On a seemingly unrelated note (at least, at first glance), InstaPundit links to this New York Post piece by Byron York looking at the financial underpinnings of “Not in Our Name”, the celebrity-driven anti-war movement, seemingly written before the weekend's events. Dig down and you'll find this astounding revelation:

FOR its fund raising, the Not In Our Name Project is allied with another foundation, this one called the Interreligious Foundation for Community Organization. Founded by several New Left leaders in 1967 to "advance the struggles of oppressed people for justice and self-determination," IFCO was originally created to serve as the fundraising arm of a variety of activist organizations that lacked the resources to raise money for themselves.

In recent years, IFCO served as fiscal sponsor for an organization called the National Coalition to Protect Political Freedom (their partnership ended when the coalition formed its own tax-exempt foundation). Founded in 1997 as a reaction to the 1996 Anti-Terrorism Act, the coalition says its function is to oppose the use of secret evidence in terrorism prosecutions.

Until recently, the group's president was Sami Al-Arian, a University of South Florida computer-science professor who has been suspended for alleged ties to terrorism. (He is still a member of the coalition's board.) According to a New York Times report last year, Al-Arian is accused of having sent hundreds of thousands of dollars, raised by another charity he runs, to Palestinian Islamic Jihad. The Times also reported that FBI investigators "suspected Mr. Al-Arian operated 'a fund-raising front' for the Islamic Jihad movement in Palestine from the late 1980s to 1995." Al-Arian also brought a man named Ramadan Abdullah Shallah to the University of South Florida to raise money for one of Al-Arian's foundations - a job Shallah held until he later became the head of Islamic Jihad.

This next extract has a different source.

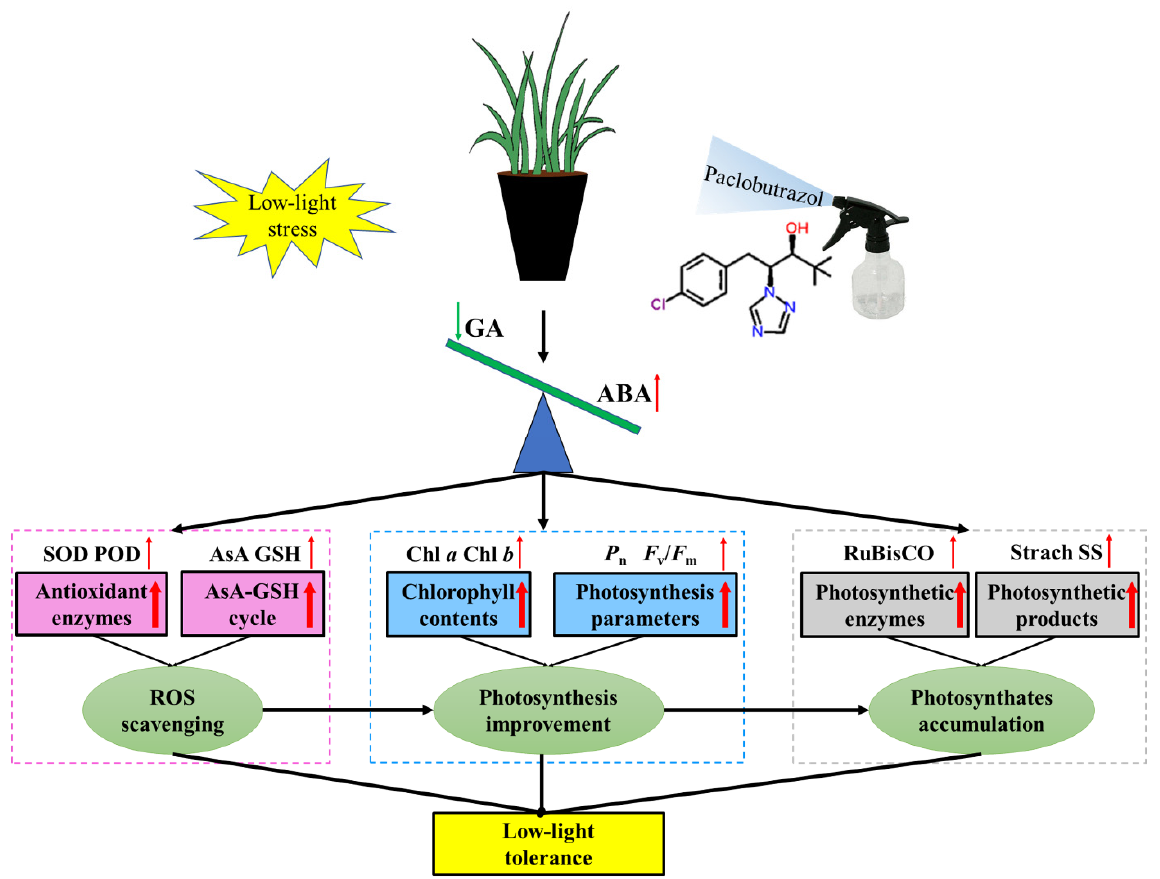
Figure 10. The diagram of PBZ in improving LL tolerance of tall fescue seedlings. SOD = superoxide dismutase, POD = peroxidase, AsA = ascorbic acid, GSH = reduced glutathione, Chl a = chlorophyll a , Chl b = chlorophyll b , P n = Net photosynthetic rate, F v / F m = maximum quantum yield of photosystem II photochemistry, SS = soluble sugar. Red and green arrows indicated rise and fall, respectively.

Of course, the conspiracy theorists will argue that Al-Arian was indicted to silence and discredit the anti-war movement (never mind that large chunks of it have managed to do that on their own, with no help from the government). But it's an interesting development nonetheless, and one that shouldn't be lost on those who ignored the underpinnings of ANSWER.

Meanwhile, you can read the indictment for yourself (via Martin Kramer, who has some pointed commentary on the academic community's past defense of Al-Arian).

Can Alberta go it alone?

Christopher Johnson of the Midwest Conservative Journal notes the recent use of the “S word” — secession — by Alberta premier Ralph Klein. Christopher's analysis seems spot-on:

Assuming British Columbia decided to stay put, could Alberta go it alone? It would be difficult; Alberta would have no port facilities and would have to arrange something with Vancouver or get real chummy with Seattle. But independence would not be impossible. Money would not be a problem; the United States would quite happily buy as much Albertan oil as Edmonton was willing to sell and its transport south could be facilitated with as much American capital as Alberta desired.

Would Alberta become the 51st American state? It probably wouldn't have to. Relations between Alberta and states like Montana and Idaho would be extremely intimate regardless of what Washington thought about it. Indeed, an independent Alberta or Western Canada would be a powerful attraction to many western American states during their periodic outbreaks of anti-Washingtonism. Theoretically, Edmonton could have all the benefits of close association with the United States without the burden of bureaucratic oversight from Washington.

As a practical matter, an independent Western Canada (or just Alberta on its own) would probably be a more functional solution for post-breakup Alberta: there would be no need to conform legal systems, or interminable debate about whether a parliamentary legislature is compatible with the Constitution's guarantee of a republican form of government. Unlike Québec, Alberta is a net financial contributor to Canada's federal government, so financing the needs fulfilled by Ottawa would not be difficult (although disentanglement with the rump Canada might lead to some short-term problems).

Should they do it? Beats me. But it would probably be less painful than even the dissolution of Czechoslovakia, generally regarded as the most amicable national divorce on record, and clearly a lot of Albertans are fed up with their isolation from, and lack of input to, federal decision-making.